Your task: When you reach the line in the data below that contains "X14805896Y-11108984D01*", please start repeating lines exactly, and stop after the line that contains "X14958277Y-11308984D02*", repeating nothing else.
BEGIN Data for this task
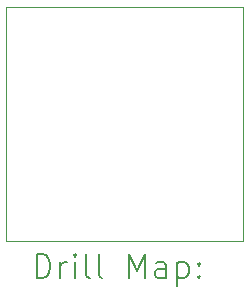
<source format=gbr>
%TF.GenerationSoftware,KiCad,Pcbnew,8.0.3*%
%TF.CreationDate,2024-07-18T23:12:03+02:00*%
%TF.ProjectId,Z570M_patice,5a353730-4d5f-4706-9174-6963652e6b69,rev?*%
%TF.SameCoordinates,Original*%
%TF.FileFunction,Drillmap*%
%TF.FilePolarity,Positive*%
%FSLAX45Y45*%
G04 Gerber Fmt 4.5, Leading zero omitted, Abs format (unit mm)*
G04 Created by KiCad (PCBNEW 8.0.3) date 2024-07-18 23:12:03*
%MOMM*%
%LPD*%
G01*
G04 APERTURE LIST*
%ADD10C,0.050000*%
%ADD11C,0.200000*%
G04 APERTURE END LIST*
D10*
X14500000Y-9015000D02*
X16505000Y-9015000D01*
X16505000Y-10995000D01*
X14500000Y-10995000D01*
X14500000Y-9015000D01*
D11*
X14758277Y-11308984D02*
X14758277Y-11108984D01*
X14758277Y-11108984D02*
X14805896Y-11108984D01*
X14805896Y-11108984D02*
X14834467Y-11118508D01*
X14834467Y-11118508D02*
X14853515Y-11137555D01*
X14853515Y-11137555D02*
X14863039Y-11156603D01*
X14863039Y-11156603D02*
X14872562Y-11194698D01*
X14872562Y-11194698D02*
X14872562Y-11223269D01*
X14872562Y-11223269D02*
X14863039Y-11261365D01*
X14863039Y-11261365D02*
X14853515Y-11280412D01*
X14853515Y-11280412D02*
X14834467Y-11299460D01*
X14834467Y-11299460D02*
X14805896Y-11308984D01*
X14805896Y-11308984D02*
X14758277Y-11308984D01*
X14958277Y-11308984D02*
X14958277Y-11175650D01*
X14958277Y-11213746D02*
X14967801Y-11194698D01*
X14967801Y-11194698D02*
X14977324Y-11185174D01*
X14977324Y-11185174D02*
X14996372Y-11175650D01*
X14996372Y-11175650D02*
X15015420Y-11175650D01*
X15082086Y-11308984D02*
X15082086Y-11175650D01*
X15082086Y-11108984D02*
X15072562Y-11118508D01*
X15072562Y-11118508D02*
X15082086Y-11128031D01*
X15082086Y-11128031D02*
X15091610Y-11118508D01*
X15091610Y-11118508D02*
X15082086Y-11108984D01*
X15082086Y-11108984D02*
X15082086Y-11128031D01*
X15205896Y-11308984D02*
X15186848Y-11299460D01*
X15186848Y-11299460D02*
X15177324Y-11280412D01*
X15177324Y-11280412D02*
X15177324Y-11108984D01*
X15310658Y-11308984D02*
X15291610Y-11299460D01*
X15291610Y-11299460D02*
X15282086Y-11280412D01*
X15282086Y-11280412D02*
X15282086Y-11108984D01*
X15539229Y-11308984D02*
X15539229Y-11108984D01*
X15539229Y-11108984D02*
X15605896Y-11251841D01*
X15605896Y-11251841D02*
X15672562Y-11108984D01*
X15672562Y-11108984D02*
X15672562Y-11308984D01*
X15853515Y-11308984D02*
X15853515Y-11204222D01*
X15853515Y-11204222D02*
X15843991Y-11185174D01*
X15843991Y-11185174D02*
X15824943Y-11175650D01*
X15824943Y-11175650D02*
X15786848Y-11175650D01*
X15786848Y-11175650D02*
X15767801Y-11185174D01*
X15853515Y-11299460D02*
X15834467Y-11308984D01*
X15834467Y-11308984D02*
X15786848Y-11308984D01*
X15786848Y-11308984D02*
X15767801Y-11299460D01*
X15767801Y-11299460D02*
X15758277Y-11280412D01*
X15758277Y-11280412D02*
X15758277Y-11261365D01*
X15758277Y-11261365D02*
X15767801Y-11242317D01*
X15767801Y-11242317D02*
X15786848Y-11232793D01*
X15786848Y-11232793D02*
X15834467Y-11232793D01*
X15834467Y-11232793D02*
X15853515Y-11223269D01*
X15948753Y-11175650D02*
X15948753Y-11375650D01*
X15948753Y-11185174D02*
X15967801Y-11175650D01*
X15967801Y-11175650D02*
X16005896Y-11175650D01*
X16005896Y-11175650D02*
X16024943Y-11185174D01*
X16024943Y-11185174D02*
X16034467Y-11194698D01*
X16034467Y-11194698D02*
X16043991Y-11213746D01*
X16043991Y-11213746D02*
X16043991Y-11270888D01*
X16043991Y-11270888D02*
X16034467Y-11289936D01*
X16034467Y-11289936D02*
X16024943Y-11299460D01*
X16024943Y-11299460D02*
X16005896Y-11308984D01*
X16005896Y-11308984D02*
X15967801Y-11308984D01*
X15967801Y-11308984D02*
X15948753Y-11299460D01*
X16129705Y-11289936D02*
X16139229Y-11299460D01*
X16139229Y-11299460D02*
X16129705Y-11308984D01*
X16129705Y-11308984D02*
X16120182Y-11299460D01*
X16120182Y-11299460D02*
X16129705Y-11289936D01*
X16129705Y-11289936D02*
X16129705Y-11308984D01*
X16129705Y-11185174D02*
X16139229Y-11194698D01*
X16139229Y-11194698D02*
X16129705Y-11204222D01*
X16129705Y-11204222D02*
X16120182Y-11194698D01*
X16120182Y-11194698D02*
X16129705Y-11185174D01*
X16129705Y-11185174D02*
X16129705Y-11204222D01*
M02*

</source>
END Data for this task
Answer to this task:
X14805896Y-11108984D01*
X14805896Y-11108984D02*
X14834467Y-11118508D01*
X14834467Y-11118508D02*
X14853515Y-11137555D01*
X14853515Y-11137555D02*
X14863039Y-11156603D01*
X14863039Y-11156603D02*
X14872562Y-11194698D01*
X14872562Y-11194698D02*
X14872562Y-11223269D01*
X14872562Y-11223269D02*
X14863039Y-11261365D01*
X14863039Y-11261365D02*
X14853515Y-11280412D01*
X14853515Y-11280412D02*
X14834467Y-11299460D01*
X14834467Y-11299460D02*
X14805896Y-11308984D01*
X14805896Y-11308984D02*
X14758277Y-11308984D01*
X14958277Y-11308984D02*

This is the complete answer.